Luis muestra la madre superiora su interés por visitar las instalaciones del internado. Ambos se quedan horrorizados al ver la austeridad en la que viven y las normas tan estrictas que tienen. Andrés se queda de piedra al ver que se bañan en barriles con agua fría que llega del deshielo de la montaña y los cuartos; son habitaciones individuales muy sencillas que carecen de armarios.
Además, a Luis y al hijo de Silvia les llama la atención que las alumnas se alimenten únicamente de lo que cultivan y de los animales que tienen en el corral. Y, que no puedan hablar ni en las clases, ni pasillos ni mientras ingieren alimentos.

En el momento de su llegada, las jóvenes están en clase y Luis consigue que la madre superiora les lleve. Allí ve Andrés a Elsa y no puede evitar emocionarse. Lo mismo le ocurre a la hija de Josefa que tiene que hacer un verdadero esfuerzo para disimular su asombro al ver a su novio allí.
Para que los jóvenes puedan estar un rato a solas, el obispo propone a la madre superiora que las jóvenes que lo deseen se confiesen con Andrés. Elsa levanta la mano para poder recibir su bendición y los llevan al despacho de la madre superiora.
Allí, sin que nadie los vea, se funden en una apasionado beso y le confiesa Elsa las ganas que tenía de volver a estar entre sus brazos. "Te quiero cada día más", le revela a su novio. Y, el hermano de Antonia le contesta: "Me moría por verte".

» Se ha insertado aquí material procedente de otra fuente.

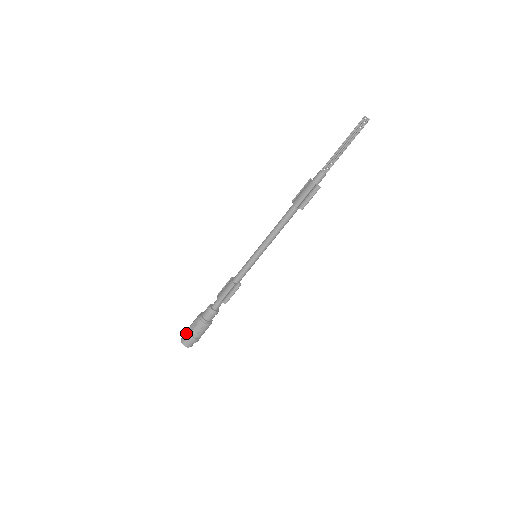
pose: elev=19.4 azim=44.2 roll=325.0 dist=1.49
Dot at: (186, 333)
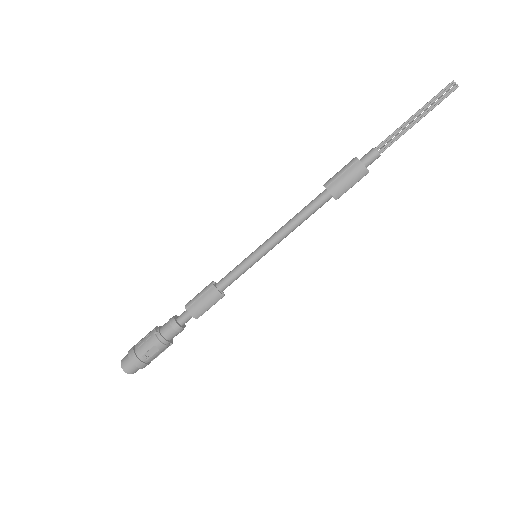
Dot at: (138, 364)
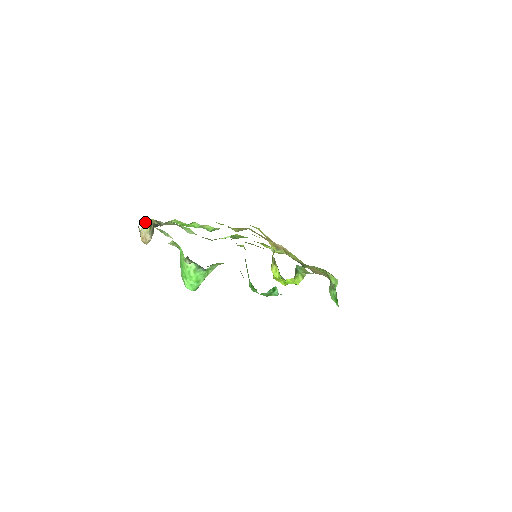
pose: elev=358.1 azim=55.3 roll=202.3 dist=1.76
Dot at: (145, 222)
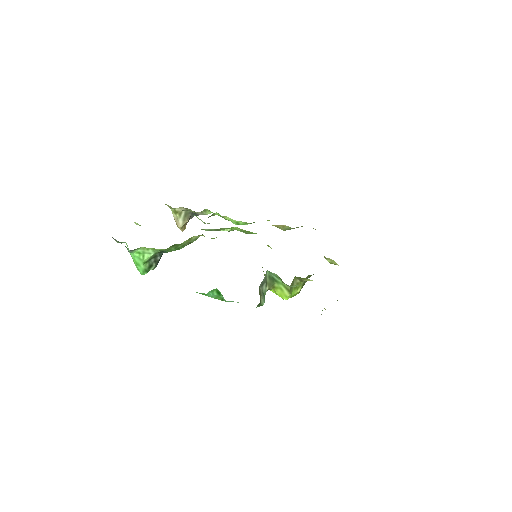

El joven no puede dejar de pensarcómo sacar de allí a la hermana de Elena, pero Elsa no está dispuesta a cometer una locura porque sabe que su padre Armando podría volver a castigarla.

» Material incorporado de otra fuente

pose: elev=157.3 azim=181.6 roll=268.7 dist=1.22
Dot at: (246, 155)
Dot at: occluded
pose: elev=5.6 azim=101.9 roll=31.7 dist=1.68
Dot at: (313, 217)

Antes de irse, Andrés vuelve a besar a la hija de Josefa y a punto están de que la madre superiora los pille. Afortunadamente, solo queda en un susto y Andrés y su jefe salen del internado sin levantar sospechas. El joven está feliz por haber podido estar con su novia, pero le entristece que tenga que estar en un centro que parece una cárcel. "Algún día Armando pagará por lo que le ha hecho a tu novia", le dice Luis a su empleado.